_EXPLORE THE MATERIAL_:
A: In the passage on passive foreign investment company rules, under what circumstances does a U.S. Holder become subject to the special tax rules on excess distributions and gains? Answer in one to three sentences.
B: Do these statements agree with the passage on passive foreign investment company rules? For each, answer yes or no and quote the deciding words. (i) The portion allocated to a pre-PFIC year is taxed as ordinary income. (ii) The additional interest-based tax is imposed on tax attributable to pre-PFIC years. (iii) An excess distribution is generally one exceeding 150 percent of the average annual distributions of the three preceding taxable years.
C: Can you extend the passage on passive foreign investment company rules, picking up after its last sentence?

Passive Foreign Investment Company Rules
If we are classified as a PFIC for any taxable year during which a U.S. Holder holds our ADSs or Class A ordinary shares, and unless the U.S. Holder makes a mark-to-market election (as described below), the U.S. Holder will generally be subject to special tax rules on (i) any excess distribution that we make to the U.S. Holder (which generally means any distribution paid during a taxable year to a U.S. Holder that is greater than 125 percent of the average annual distributions paid in the three preceding taxable years or, if shorter, the U.S. Holder’s holding period for the ADSs or Class A ordinary shares), and (ii) any gain realized on the sale or other disposition of ADSs or Class A ordinary shares. Under the PFIC rules:

the excess distribution or gain will be allocated ratably over the U.S. Holder’s holding period for the ADSs or Class A ordinary shares;

the amount allocated to the current taxable year and any taxable years in the U.S. Holder’s holding period prior to the first taxable year in which we are classified as a PFIC (each, a “pre-PFIC year”), will be taxable as ordinary income;

the amount allocated to each prior taxable year, other than a pre-PFIC year, will be subject to tax at the highest tax rate in effect for individuals or corporations, as appropriate, for that year; and

an additional tax equal to the interest charge generally applicable to underpayments of tax will be imposed on the tax attributable to each prior taxable year, other than a pre-PFIC year.

(Rows drawn from a dataset)
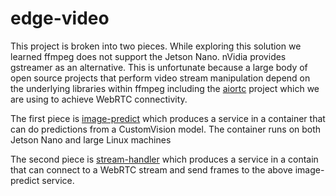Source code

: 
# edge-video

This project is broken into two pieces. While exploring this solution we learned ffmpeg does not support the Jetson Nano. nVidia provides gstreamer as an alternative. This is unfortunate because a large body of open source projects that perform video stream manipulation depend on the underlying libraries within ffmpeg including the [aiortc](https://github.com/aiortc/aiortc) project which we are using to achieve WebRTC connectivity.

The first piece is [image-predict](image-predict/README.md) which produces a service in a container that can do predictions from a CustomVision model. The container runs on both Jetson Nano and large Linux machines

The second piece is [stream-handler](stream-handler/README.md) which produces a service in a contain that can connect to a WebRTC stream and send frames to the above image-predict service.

_PER-TASK OUTPUTS_:
A: A U.S. Holder becomes subject to these rules if the company is classified as a PFIC for any taxable year during which the holder holds its ADSs or Class A ordinary shares. The rules apply unless the holder makes a mark-to-market election.

B:
(i) Yes: "any taxable years in the U.S. Holder’s holding period prior to the first taxable year in which we are classified as a PFIC (each, a “pre-PFIC year”), will be taxable as ordinary income"
(ii) No: "will be imposed on the tax attributable to each prior taxable year, other than a pre-PFIC year"
(iii) No: "greater than 125 percent of the average annual distributions paid in the three preceding taxable years"

C:
If we are a PFIC for any taxable year during which a U.S. Holder holds our ADSs or Class A ordinary shares and any of our subsidiaries, our variable interest entities or any of the subsidiaries of our variable interest entities is also a PFIC, such U.S. Holder would be treated as owning a proportionate amount (by value) of the shares of the lower-tier PFIC for purposes of the application of these rules. U.S. Holders are urged to consult their tax advisors regarding the application of the PFIC rules to any of our subsidiaries, our variable interest entities or any of the subsidiaries of our variable interest entities.
As an alternative to the foregoing rules, a U.S. Holder of “marketable stock” in a PFIC may make a mark-to-market election with respect to such stock, provided that such stock is regularly traded on a qualified exchange, as defined in applicable U.S. Treasury Regulations. For those purposes, our ADSs, but not our Class A ordinary shares, are traded on the New York Stock Exchange which is a qualified exchange. We anticipate that our ADSs should qualify as being regularly traded, but no assurances may be given in this regard. If a U.S. Holder makes this election, the holder will generally (i) include as ordinary income for each taxable year that we are a PFIC the excess, if any, of the fair market value of ADSs held at the end of the taxable year over the adjusted tax basis of such ADSs and (ii) deduct as an ordinary loss the excess, if any, of the adjusted tax basis of the ADSs over the fair market value of such ADSs held at the end of the taxable year, but such deduction will only be allowed to the extent of the amount previously included in income as a result of the mark-to-market election. The U.S. Holder’s adjusted tax basis in the ADSs would be adjusted to reflect any income or loss resulting from the mark-to-market election. If a U.S. Holder makes a mark-to-market election in respect of a corporation classified as a PFIC and such corporation ceases to be classified as a PFIC, the holder will not be required to take into account the gain or loss described above during any period that such corporation is not classified as a PFIC. If a U.S. Holder makes a mark-to-market election, any gain such U.S. Holder recognizes upon the sale or other disposition of our ADSs in a year when we are a PFIC will be treated as ordinary income and any loss will be treated as ordinary loss, but such loss will only be treated as ordinary loss to the extent of the net amount previously included in income as a result of the mark-to-market election.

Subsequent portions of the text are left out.